DATA FOR THIS TASK
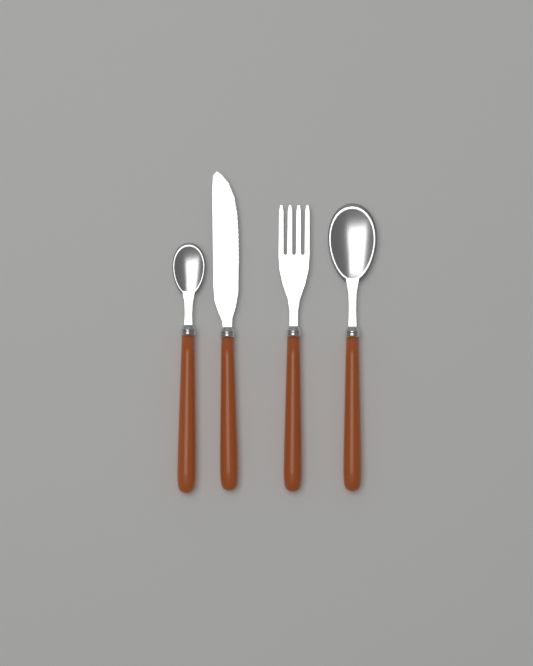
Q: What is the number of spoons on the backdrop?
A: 2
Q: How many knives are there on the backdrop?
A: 1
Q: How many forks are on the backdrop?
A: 1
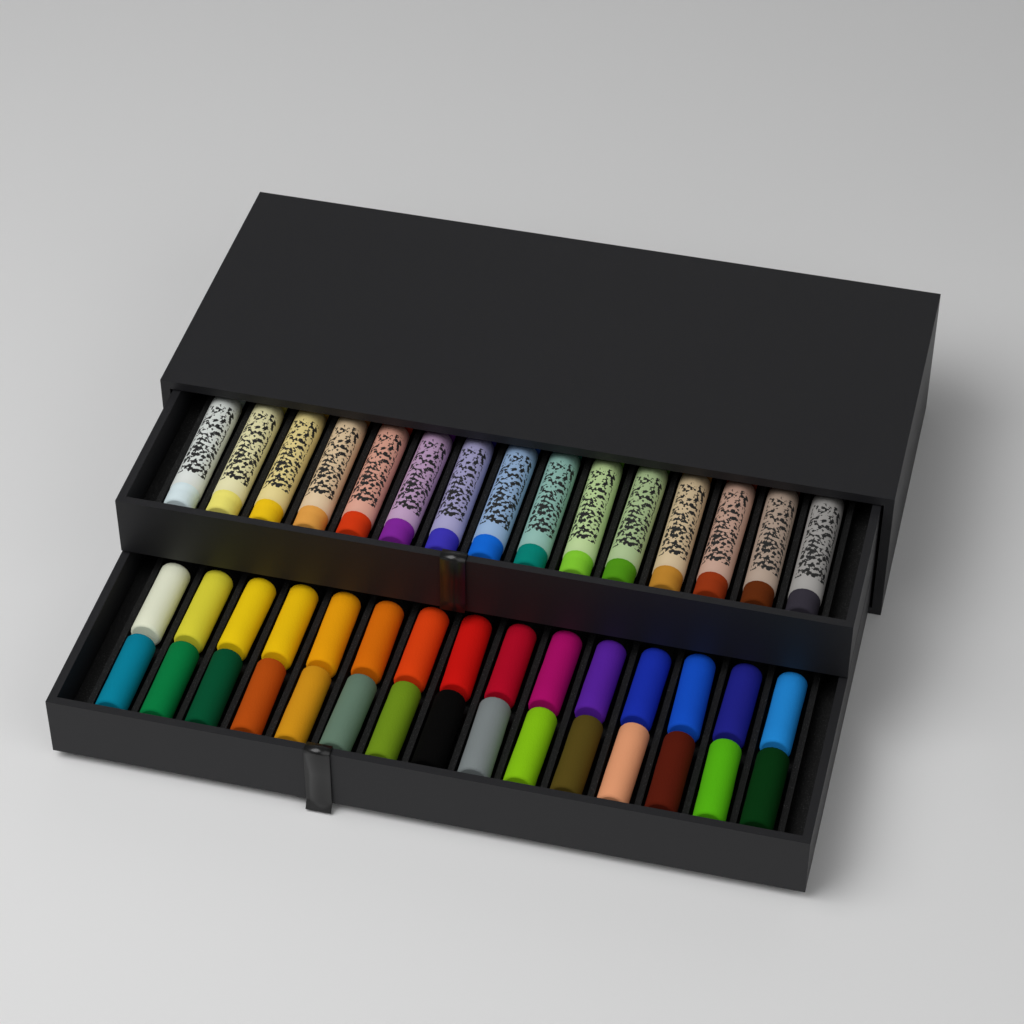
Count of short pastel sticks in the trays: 30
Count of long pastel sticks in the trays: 15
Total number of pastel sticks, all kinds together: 45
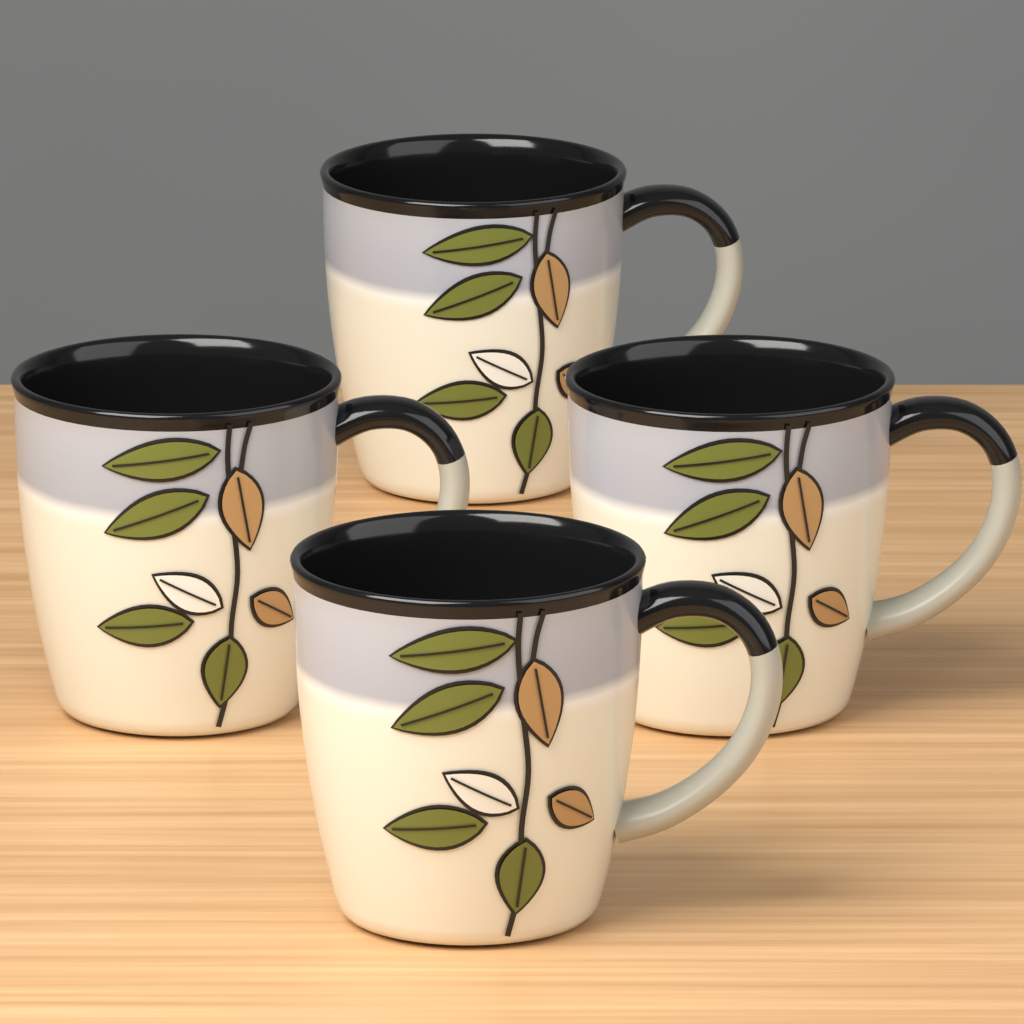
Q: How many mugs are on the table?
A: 4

PROBLEM TO SOLVE
Reproduce the material verbatim, starting at the line that contains "Q: How many knives are there on the backdrop?" and ending at the last line of the material, both included. Omit the pictures from your reproduction.

EXERCISE OUTPUT
Q: How many knives are there on the backdrop?
A: 1
Q: How many forks are on the backdrop?
A: 1
Count of short pastel sticks in the trays: 30
Count of long pastel sticks in the trays: 15
Total number of pastel sticks, all kinds together: 45
Q: How many mugs are on the table?
A: 4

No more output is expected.